The northern town and port of St Sampson is known locally as the Bridge. Guernsey by GWS Robinson (published by David & Charles, Newton Abbott, 1977) describes how it was given this name as follows:
The only other harbour is St Sampson’s. It occupies what was once the eastern end of the Braye du Valle, a narrow salt-water channel which runs from St Sampson’s church to the Grand’ Havre, and at one time divided from he mainland of Guernsey an island measuring about 2 miles by 1 1/2 miles known as the Clos du Valle. The Braye was reclaimed during the Napoleonic wars, and the Clos now forms simply the northernmost section of Guernsey.
The road at the back of the harbour is still called The Bridge. The land was drained at the start of the 1800s. Work to reclaim it began in 1839 and continued until the end of the century.

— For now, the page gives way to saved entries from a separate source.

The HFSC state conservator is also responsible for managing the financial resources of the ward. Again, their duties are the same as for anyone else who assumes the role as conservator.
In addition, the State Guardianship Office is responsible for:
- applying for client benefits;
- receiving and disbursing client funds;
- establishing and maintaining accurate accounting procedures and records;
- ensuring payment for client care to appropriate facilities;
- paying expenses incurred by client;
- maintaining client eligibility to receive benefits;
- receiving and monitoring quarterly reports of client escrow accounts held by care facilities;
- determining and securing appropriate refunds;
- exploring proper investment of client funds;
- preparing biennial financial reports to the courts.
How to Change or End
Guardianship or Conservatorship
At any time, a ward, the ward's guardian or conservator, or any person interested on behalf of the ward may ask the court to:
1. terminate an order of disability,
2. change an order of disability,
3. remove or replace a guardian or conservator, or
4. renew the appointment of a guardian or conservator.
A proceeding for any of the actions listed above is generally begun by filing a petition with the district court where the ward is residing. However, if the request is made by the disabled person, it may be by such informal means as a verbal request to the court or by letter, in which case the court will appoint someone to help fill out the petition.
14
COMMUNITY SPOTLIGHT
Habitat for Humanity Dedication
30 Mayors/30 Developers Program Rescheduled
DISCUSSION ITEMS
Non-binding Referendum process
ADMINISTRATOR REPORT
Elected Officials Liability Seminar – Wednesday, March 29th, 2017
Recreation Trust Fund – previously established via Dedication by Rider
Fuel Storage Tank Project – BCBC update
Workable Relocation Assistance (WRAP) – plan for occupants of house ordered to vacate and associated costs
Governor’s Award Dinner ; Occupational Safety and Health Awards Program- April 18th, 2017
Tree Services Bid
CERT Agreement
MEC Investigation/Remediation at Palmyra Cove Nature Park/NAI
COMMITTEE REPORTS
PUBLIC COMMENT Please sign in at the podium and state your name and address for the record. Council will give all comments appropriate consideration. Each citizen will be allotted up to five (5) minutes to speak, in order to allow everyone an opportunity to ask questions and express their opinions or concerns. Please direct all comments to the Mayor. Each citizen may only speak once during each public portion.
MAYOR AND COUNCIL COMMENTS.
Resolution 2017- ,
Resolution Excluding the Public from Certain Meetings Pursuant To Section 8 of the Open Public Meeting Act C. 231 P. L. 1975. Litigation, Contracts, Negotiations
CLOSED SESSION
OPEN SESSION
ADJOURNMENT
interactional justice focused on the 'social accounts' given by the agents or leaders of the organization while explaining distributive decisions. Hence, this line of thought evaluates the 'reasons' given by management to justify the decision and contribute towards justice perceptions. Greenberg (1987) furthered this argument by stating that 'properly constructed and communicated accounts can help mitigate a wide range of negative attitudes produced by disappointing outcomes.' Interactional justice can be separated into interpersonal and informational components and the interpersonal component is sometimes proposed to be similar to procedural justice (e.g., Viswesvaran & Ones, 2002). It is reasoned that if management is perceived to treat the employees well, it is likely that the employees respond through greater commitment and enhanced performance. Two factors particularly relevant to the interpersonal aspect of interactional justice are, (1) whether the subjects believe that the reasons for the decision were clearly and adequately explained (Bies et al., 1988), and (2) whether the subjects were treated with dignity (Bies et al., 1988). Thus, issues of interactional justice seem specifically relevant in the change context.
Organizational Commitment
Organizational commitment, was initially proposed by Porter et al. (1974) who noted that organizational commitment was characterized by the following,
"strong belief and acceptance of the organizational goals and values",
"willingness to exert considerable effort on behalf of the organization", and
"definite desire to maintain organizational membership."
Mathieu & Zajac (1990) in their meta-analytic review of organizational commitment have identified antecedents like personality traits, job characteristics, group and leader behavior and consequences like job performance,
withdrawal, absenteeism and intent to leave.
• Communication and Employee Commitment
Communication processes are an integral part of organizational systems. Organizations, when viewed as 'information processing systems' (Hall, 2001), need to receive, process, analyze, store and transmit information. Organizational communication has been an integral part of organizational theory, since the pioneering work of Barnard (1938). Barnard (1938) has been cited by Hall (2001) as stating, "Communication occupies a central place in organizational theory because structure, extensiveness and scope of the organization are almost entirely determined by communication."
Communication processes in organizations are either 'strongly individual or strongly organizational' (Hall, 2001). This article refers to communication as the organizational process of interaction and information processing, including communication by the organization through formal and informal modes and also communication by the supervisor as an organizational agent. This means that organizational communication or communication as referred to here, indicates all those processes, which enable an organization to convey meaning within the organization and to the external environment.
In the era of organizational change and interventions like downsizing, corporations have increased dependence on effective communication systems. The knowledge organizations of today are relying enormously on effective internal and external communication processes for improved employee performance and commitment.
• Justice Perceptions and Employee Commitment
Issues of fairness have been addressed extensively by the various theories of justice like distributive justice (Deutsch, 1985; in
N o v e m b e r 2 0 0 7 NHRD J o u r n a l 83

Although not as large as the harbour at St Peter Port, St Sampson can accommodate sizeable vessels and was once a centre of shipbuilding on the island — particularly the building of ships used in exporting stone from the island’s quarry.
At first glance, St Sampson appears fairly industrial, primarily on account of the power station situated there, but it’s not far from Vale Castle and has good views of Herm on clear days. St Sampson parish is home to a school, sports ground, BBC Guernsey and the island’s prison.
St Sampson is also the name of the parish in which the town of St Sampson resides. This parish is split into two with the larger part sitting on the east coast and a smaller, entirely detached offshoot on the west. They are separated by the Vale parish.